PROVIDED RECORDS: Begin
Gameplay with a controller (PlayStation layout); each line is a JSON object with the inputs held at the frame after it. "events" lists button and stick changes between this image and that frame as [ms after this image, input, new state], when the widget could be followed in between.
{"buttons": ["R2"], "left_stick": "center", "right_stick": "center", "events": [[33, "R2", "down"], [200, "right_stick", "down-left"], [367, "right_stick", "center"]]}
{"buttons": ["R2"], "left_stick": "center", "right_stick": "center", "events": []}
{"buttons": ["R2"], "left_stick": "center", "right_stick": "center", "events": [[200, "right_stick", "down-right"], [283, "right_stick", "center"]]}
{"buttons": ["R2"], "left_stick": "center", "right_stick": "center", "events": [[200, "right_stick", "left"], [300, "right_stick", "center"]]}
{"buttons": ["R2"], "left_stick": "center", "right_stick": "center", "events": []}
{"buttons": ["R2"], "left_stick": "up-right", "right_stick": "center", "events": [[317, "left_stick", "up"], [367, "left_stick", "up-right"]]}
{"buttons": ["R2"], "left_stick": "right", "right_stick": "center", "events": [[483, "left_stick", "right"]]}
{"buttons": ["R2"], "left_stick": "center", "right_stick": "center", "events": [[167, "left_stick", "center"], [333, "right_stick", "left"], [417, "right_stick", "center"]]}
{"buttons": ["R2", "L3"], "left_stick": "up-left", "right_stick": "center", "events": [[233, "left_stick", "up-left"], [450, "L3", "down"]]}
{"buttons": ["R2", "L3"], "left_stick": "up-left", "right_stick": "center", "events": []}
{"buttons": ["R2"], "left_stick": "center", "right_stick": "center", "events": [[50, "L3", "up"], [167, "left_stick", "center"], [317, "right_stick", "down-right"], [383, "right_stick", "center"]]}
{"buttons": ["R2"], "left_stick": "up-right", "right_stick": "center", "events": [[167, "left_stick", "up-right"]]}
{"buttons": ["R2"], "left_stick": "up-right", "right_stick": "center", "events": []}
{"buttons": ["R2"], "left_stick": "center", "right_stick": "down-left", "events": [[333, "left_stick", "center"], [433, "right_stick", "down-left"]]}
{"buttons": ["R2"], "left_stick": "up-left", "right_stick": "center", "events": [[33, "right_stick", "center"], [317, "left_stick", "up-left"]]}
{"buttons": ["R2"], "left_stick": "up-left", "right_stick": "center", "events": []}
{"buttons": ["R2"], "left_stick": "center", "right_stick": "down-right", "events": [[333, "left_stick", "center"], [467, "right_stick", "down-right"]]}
PROVIDED RECORDS: End
» WHAT IS NEEDED
Note each line of the entries that has "down" in it, and copy those lines.

» EXPECTED ANSWER
{"buttons": ["R2"], "left_stick": "center", "right_stick": "center", "events": [[33, "R2", "down"], [200, "right_stick", "down-left"], [367, "right_stick", "center"]]}
{"buttons": ["R2"], "left_stick": "center", "right_stick": "center", "events": [[200, "right_stick", "down-right"], [283, "right_stick", "center"]]}
{"buttons": ["R2", "L3"], "left_stick": "up-left", "right_stick": "center", "events": [[233, "left_stick", "up-left"], [450, "L3", "down"]]}
{"buttons": ["R2"], "left_stick": "center", "right_stick": "center", "events": [[50, "L3", "up"], [167, "left_stick", "center"], [317, "right_stick", "down-right"], [383, "right_stick", "center"]]}
{"buttons": ["R2"], "left_stick": "center", "right_stick": "down-left", "events": [[333, "left_stick", "center"], [433, "right_stick", "down-left"]]}
{"buttons": ["R2"], "left_stick": "center", "right_stick": "down-right", "events": [[333, "left_stick", "center"], [467, "right_stick", "down-right"]]}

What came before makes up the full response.